How to complete this task -
Given the material below, output exactly the lines from the line with "right eye: (435, 700)" to the line with "right hip: (303, 449)", both ends included, and no other lines.

Provided entries -

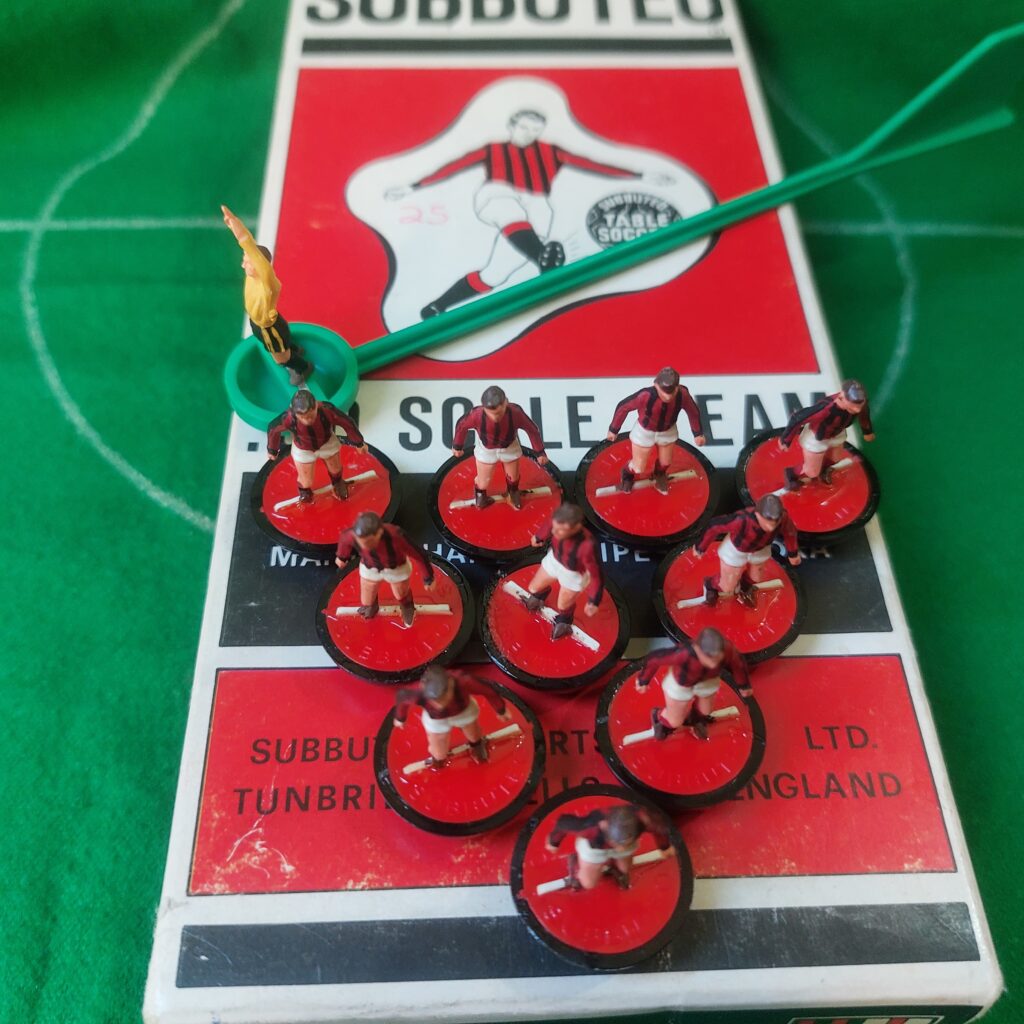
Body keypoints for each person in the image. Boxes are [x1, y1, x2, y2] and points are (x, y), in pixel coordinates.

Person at [385, 109, 671, 318]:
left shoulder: (550, 151)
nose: (529, 134)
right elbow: (455, 166)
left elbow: (591, 164)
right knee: (507, 209)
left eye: (535, 130)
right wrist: (413, 186)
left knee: (496, 275)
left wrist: (640, 175)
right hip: (499, 192)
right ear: (513, 126)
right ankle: (544, 260)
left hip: (537, 204)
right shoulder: (494, 149)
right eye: (524, 128)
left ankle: (438, 306)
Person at [221, 205, 312, 385]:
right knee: (281, 346)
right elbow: (248, 243)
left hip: (269, 328)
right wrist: (234, 225)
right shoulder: (253, 276)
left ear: (259, 265)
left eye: (247, 262)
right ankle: (294, 350)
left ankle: (303, 367)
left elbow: (249, 245)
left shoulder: (267, 283)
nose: (243, 265)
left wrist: (240, 231)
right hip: (258, 323)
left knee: (280, 359)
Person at [636, 628, 751, 741]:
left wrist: (744, 685)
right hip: (681, 684)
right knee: (675, 720)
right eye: (709, 658)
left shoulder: (727, 650)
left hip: (708, 681)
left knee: (705, 710)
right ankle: (659, 717)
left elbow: (738, 664)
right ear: (698, 649)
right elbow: (655, 658)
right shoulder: (684, 653)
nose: (713, 664)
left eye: (717, 658)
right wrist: (643, 680)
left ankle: (695, 720)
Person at [393, 665, 511, 770]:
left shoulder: (464, 681)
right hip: (436, 719)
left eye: (444, 696)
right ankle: (438, 758)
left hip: (464, 711)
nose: (440, 704)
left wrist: (501, 710)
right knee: (438, 749)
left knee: (474, 733)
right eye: (435, 700)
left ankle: (477, 745)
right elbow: (402, 699)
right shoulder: (417, 693)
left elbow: (488, 691)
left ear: (450, 682)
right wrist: (400, 718)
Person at [606, 367, 705, 493]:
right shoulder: (645, 396)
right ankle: (627, 475)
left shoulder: (683, 395)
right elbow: (623, 407)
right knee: (638, 467)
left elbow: (693, 412)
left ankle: (659, 475)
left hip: (667, 431)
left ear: (677, 387)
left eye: (672, 391)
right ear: (656, 385)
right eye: (664, 391)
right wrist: (613, 429)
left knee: (666, 462)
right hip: (644, 432)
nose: (668, 396)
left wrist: (697, 433)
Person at [694, 494, 800, 607]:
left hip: (761, 549)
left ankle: (744, 589)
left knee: (756, 577)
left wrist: (793, 553)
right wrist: (700, 547)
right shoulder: (743, 520)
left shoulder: (783, 518)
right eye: (767, 522)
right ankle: (710, 586)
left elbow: (790, 532)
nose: (771, 528)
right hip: (736, 550)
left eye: (775, 523)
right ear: (758, 514)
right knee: (727, 586)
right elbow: (714, 526)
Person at [451, 385, 548, 509]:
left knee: (513, 476)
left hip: (509, 447)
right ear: (484, 408)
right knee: (483, 480)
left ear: (505, 402)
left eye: (498, 412)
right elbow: (461, 426)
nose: (495, 417)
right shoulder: (476, 415)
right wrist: (457, 446)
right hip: (486, 450)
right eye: (491, 413)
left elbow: (532, 429)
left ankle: (512, 493)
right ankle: (481, 496)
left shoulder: (516, 413)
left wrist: (540, 452)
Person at [335, 512, 435, 627]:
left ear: (379, 532)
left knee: (401, 592)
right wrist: (342, 557)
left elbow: (418, 554)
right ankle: (371, 607)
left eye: (369, 541)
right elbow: (344, 541)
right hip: (370, 567)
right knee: (367, 592)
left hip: (396, 568)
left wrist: (428, 577)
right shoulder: (351, 535)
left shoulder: (396, 536)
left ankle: (407, 607)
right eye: (361, 541)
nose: (365, 545)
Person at [267, 390, 366, 503]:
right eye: (303, 417)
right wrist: (272, 449)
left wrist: (358, 442)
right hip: (303, 449)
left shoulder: (326, 410)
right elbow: (273, 429)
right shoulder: (288, 418)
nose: (307, 420)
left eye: (310, 415)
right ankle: (305, 492)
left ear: (316, 405)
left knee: (336, 468)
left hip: (327, 443)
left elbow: (346, 422)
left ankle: (338, 483)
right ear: (294, 412)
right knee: (306, 480)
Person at [544, 803, 671, 891]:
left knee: (625, 868)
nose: (620, 848)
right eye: (618, 843)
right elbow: (563, 823)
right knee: (588, 883)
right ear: (604, 826)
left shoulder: (645, 819)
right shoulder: (590, 828)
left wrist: (664, 847)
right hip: (595, 848)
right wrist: (553, 841)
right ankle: (575, 862)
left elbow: (660, 828)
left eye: (623, 844)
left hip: (627, 844)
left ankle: (614, 866)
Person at [779, 379, 875, 490]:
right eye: (853, 406)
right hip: (816, 438)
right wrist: (786, 439)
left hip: (837, 434)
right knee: (812, 472)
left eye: (859, 406)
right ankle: (792, 474)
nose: (857, 410)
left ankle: (823, 470)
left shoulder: (860, 405)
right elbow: (798, 418)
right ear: (842, 397)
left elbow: (864, 415)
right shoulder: (825, 408)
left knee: (835, 458)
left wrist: (867, 431)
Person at [526, 504, 603, 640]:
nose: (555, 532)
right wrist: (539, 536)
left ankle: (565, 620)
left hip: (574, 574)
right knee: (533, 587)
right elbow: (549, 524)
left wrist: (594, 600)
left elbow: (596, 575)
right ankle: (541, 594)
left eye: (561, 530)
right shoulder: (558, 520)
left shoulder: (587, 546)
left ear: (576, 528)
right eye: (555, 527)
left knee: (563, 604)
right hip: (554, 559)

Answer to this problem -
right eye: (435, 700)
left ankle: (477, 745)
right elbow: (402, 699)
right shoulder: (417, 693)
left elbow: (488, 691)
left ear: (450, 682)
right wrist: (400, 718)
Person at [606, 367, 705, 493]:
right shoulder: (645, 396)
right ankle: (627, 475)
left shoulder: (683, 395)
right elbow: (623, 407)
right knee: (638, 467)
left elbow: (693, 412)
left ankle: (659, 475)
left hip: (667, 431)
left ear: (677, 387)
left eye: (672, 391)
right ear: (656, 385)
right eye: (664, 391)
right wrist: (613, 429)
left knee: (666, 462)
right hip: (644, 432)
nose: (668, 396)
left wrist: (697, 433)
Person at [694, 494, 800, 607]:
left hip: (761, 549)
left ankle: (744, 589)
left knee: (756, 577)
left wrist: (793, 553)
right wrist: (700, 547)
right shoulder: (743, 520)
left shoulder: (783, 518)
right eye: (767, 522)
right ankle: (710, 586)
left elbow: (790, 532)
nose: (771, 528)
right hip: (736, 550)
left eye: (775, 523)
right ear: (758, 514)
right knee: (727, 586)
right elbow: (714, 526)
Person at [451, 385, 548, 509]:
left knee: (513, 476)
left hip: (509, 447)
right ear: (484, 408)
right knee: (483, 480)
left ear: (505, 402)
left eye: (498, 412)
right elbow: (461, 426)
nose: (495, 417)
right shoulder: (476, 415)
right wrist: (457, 446)
right hip: (486, 450)
right eye: (491, 413)
left elbow: (532, 429)
left ankle: (512, 493)
right ankle: (481, 496)
left shoulder: (516, 413)
left wrist: (540, 452)
Person at [335, 512, 435, 627]:
left ear: (379, 532)
left knee: (401, 592)
right wrist: (342, 557)
left elbow: (418, 554)
right ankle: (371, 607)
left eye: (369, 541)
right elbow: (344, 541)
right hip: (370, 567)
right knee: (367, 592)
left hip: (396, 568)
left wrist: (428, 577)
right shoulder: (351, 535)
left shoulder: (396, 536)
left ankle: (407, 607)
right eye: (361, 541)
nose: (365, 545)
Person at [267, 390, 366, 503]:
right eye: (303, 417)
right wrist: (272, 449)
left wrist: (358, 442)
right hip: (303, 449)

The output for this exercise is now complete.